• [Extract provided]
-=-=-
Hacker News new | past | comments | ask | show | jobs | submit login
Python built-ins worth learning (treyhunner.com)
288 points by th 29 days ago | hide | past | web | favorite | 68 comments

Sets are my #1 favourite Python built-in. I used to have these tedious imperative functions for doing change detection on collections. Then I learned sets and it turned into obvious code like:

added = b - a

removed = a - b

repeated = a & b


Of course this is set theory and not Python specific. But still. Learn sets!

Pycon 2019 about how to use Sets more in your every day code: https://www.youtube.com/watch?v=tGAngdU_8D8

frozenset is a really nice one for enforcing immutabolity :)

Frozensets can also be keys in a dictionary.

A recent(-ish) addition to Python 3 I also think is worth mentioning is the statistics module: https://docs.python.org/3/library/statistics.html

Every codebase eventually needs an averaging function, now you don't have to re-implement it yourself every time. Plus it's a nice toolbox of a few different utilities that you would otherwise need to install numpy/scipy/etc. to get.

Thanks, hadn't seen this before!

I wonder why they didn't have just one median function and control its behaviour with keyword arguments instead of creating 4 different median functions.

Didn't know about this, thanks!

I disagree with only one thing in this article. Frozenset is super useful. You should prefer frozenset over set by default imo. Immutable objects are safer to work with, often easier to work with (frozenset is hashable, you can key a dict with it), and sets come up all the time in a lot of work. You can get by with a sorted list, but sets are nicer and faster.

Great point. I do agree that those who use sets heavily should probably know about frozenset. :)

I've never very rarely seen these used in production code though. I'm also not as strongly biased toward them because set objects in my own code are often pretty short-lived so their mutability rarely matters.

I found myself using them more and more often as I started to adopt type annotations.

As you do that, you start to realize that you don't need a MutableMapping. Just a Mapping will do, much less a Dict. Same with Set.

Troy, if you are reading this: please lower your output a bit. I like your stuff a lot but I had to start filtering out your emails because they were relentless.

> I disagree with only one thing in this article. Frozenset is super useful.

Many of the "don't" callables are useful and I'd say I've used about half (`format` is especially nice as a more flexible version of `str`).

But Python's tendency to mutability and the `set` interface makes frozenset verbose to use & have higher overhead than sets[0]. Usually code is terser and just as clear using sets without mutating them. Which is a shame as of course you lose the safety of enforcing immutability (at runtime but still).

Then again, I guess if you're using a type checker it matters less: it shouldn't let you mutate a `set` if you've typed it as `Set` (rather than `MutableSet`).
-=-=-
• [Exercise 1] In the Hacker News thread on Python built-ins, which module does one commenter describe as a recent addition to Python 3 that is worth mentioning?
• [Exercise 2] Continue the Hacker News thread on Python built-ins from its final comment.

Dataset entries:
-=-=-
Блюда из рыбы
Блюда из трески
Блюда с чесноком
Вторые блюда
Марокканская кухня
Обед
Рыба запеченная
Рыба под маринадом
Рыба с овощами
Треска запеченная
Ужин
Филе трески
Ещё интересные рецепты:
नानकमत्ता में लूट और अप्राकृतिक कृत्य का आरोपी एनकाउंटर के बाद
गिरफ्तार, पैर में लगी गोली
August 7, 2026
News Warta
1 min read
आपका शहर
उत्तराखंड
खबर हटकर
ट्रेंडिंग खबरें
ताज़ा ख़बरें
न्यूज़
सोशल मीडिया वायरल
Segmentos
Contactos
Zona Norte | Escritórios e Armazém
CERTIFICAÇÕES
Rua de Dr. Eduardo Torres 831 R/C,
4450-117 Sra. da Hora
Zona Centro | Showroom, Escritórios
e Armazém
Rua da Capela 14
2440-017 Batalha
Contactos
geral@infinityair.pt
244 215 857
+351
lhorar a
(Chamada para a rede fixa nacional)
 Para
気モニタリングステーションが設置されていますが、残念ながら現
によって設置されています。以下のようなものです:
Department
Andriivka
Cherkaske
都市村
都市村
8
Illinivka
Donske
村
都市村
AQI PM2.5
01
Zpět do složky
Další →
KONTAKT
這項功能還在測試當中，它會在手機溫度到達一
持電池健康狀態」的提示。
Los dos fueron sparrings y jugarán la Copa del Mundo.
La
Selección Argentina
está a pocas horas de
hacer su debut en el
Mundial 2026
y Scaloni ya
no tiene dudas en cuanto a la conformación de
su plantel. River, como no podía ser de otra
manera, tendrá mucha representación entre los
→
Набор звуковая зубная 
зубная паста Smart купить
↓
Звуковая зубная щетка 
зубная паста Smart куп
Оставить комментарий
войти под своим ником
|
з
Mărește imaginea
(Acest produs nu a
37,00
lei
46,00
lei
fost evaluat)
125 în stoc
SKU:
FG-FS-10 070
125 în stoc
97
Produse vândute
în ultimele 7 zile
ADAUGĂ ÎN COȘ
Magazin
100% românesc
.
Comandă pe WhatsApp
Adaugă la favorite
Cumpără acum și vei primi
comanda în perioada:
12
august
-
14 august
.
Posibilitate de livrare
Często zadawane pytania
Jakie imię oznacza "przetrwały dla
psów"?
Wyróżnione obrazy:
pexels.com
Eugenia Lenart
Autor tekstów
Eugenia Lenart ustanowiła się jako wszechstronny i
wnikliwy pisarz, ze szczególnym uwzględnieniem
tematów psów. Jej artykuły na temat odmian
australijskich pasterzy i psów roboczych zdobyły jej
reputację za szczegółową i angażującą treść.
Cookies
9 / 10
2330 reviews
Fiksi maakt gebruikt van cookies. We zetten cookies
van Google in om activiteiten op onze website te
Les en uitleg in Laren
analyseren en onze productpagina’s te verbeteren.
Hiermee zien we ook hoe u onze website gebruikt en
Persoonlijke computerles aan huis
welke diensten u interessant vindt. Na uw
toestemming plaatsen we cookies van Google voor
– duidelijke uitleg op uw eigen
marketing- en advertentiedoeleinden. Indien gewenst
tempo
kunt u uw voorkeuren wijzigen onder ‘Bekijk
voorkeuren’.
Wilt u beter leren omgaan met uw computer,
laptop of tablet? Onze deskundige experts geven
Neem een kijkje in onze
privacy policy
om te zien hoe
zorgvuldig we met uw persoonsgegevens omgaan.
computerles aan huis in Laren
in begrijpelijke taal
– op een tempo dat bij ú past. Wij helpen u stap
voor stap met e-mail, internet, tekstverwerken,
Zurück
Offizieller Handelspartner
-=-=-
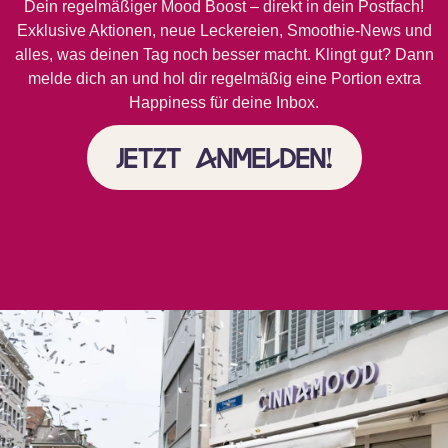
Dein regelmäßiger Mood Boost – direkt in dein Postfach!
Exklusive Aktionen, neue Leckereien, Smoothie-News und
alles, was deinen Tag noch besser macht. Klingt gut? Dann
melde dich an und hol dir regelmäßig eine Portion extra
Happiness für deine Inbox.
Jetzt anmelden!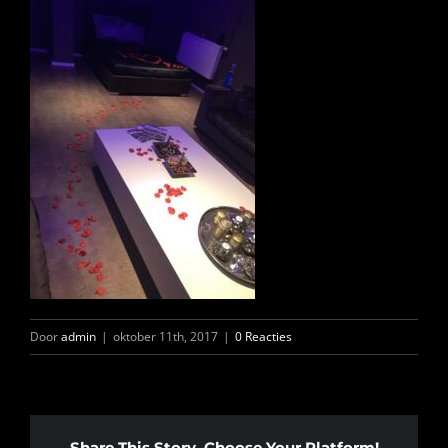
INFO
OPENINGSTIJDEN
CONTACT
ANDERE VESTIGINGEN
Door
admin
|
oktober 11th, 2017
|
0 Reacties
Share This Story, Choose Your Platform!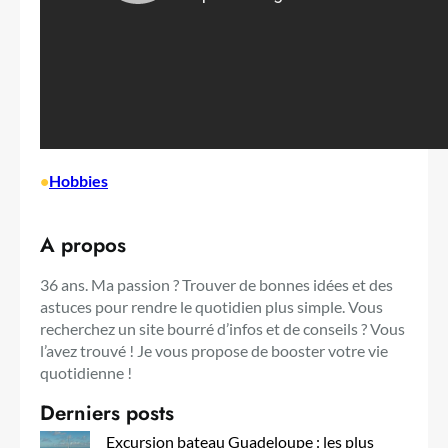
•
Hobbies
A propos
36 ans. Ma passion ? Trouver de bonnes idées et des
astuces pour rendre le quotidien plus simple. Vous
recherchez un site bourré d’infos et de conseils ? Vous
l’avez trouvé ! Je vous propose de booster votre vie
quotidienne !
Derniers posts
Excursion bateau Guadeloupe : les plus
-=-=-
• [Exercise response 1] The statistics module.

• [Exercise response 2]
[0] IIRC there's only one operation which is specifically optimised for frozensets: copy

I completely agree. Working on complex enterprise Python applications, a pretty significant suite of bugs comes from long-lived, mutable objects. We’ve generally had good luck with preferring immutability wherever possible, both using builtins (tuples rather than lists when possible, frozenset) and custom classes. I just wish frozendict was part of the stdlib!

Ha! That was the thing I was most excited to learn about. I’ve never come across it in any codebases I’ve worked on, but will definitely begin training myself to use it by default over a normal set.

Relatedly, I highly recommend Dave Beazley's "Built-In Superheroes" talk: https://www.youtube.com/watch?v=j6VSAsKAj98

I rewatch it every 6 months or so and usually learn a new trick or two.

Any idea what tool he's using for the "slides"?

Just watched his PyCon 2019 where he derives lambda calculus from scratch in Python, and he had similar shell magics going on there too. Great tutorial if you've never seen lambda calculus before, definitely brain twister.


believe it or not, that's iTerm2 and the ipython REPL.

To borrow a phrase from Avatar: The Last Airbender, dabeaz is, uh, a mad genius.

I was really asking about the keywords he typed that showed the "slides" in the terminal. For instance, when he typed in "builtins" at the beginning, it cleared his screen and then showed a quick ASCII art image. I suppose he could have just built these functions, but if there is a tool that he might be using, that would be pretty handy.

no no, that's what i mean: he hacked the REPL up to hell and gone, and is actually using it to run his presentation. It's nuts. See ~04:20 where he briefly alludes to that in the talk.

I was at pycon when beaz programmed a set of raw socket server/client scripts running fibonnaci sequences LIVE from scratch in front of 1000 people using nothing but a text editor. The man is truly a mad genius.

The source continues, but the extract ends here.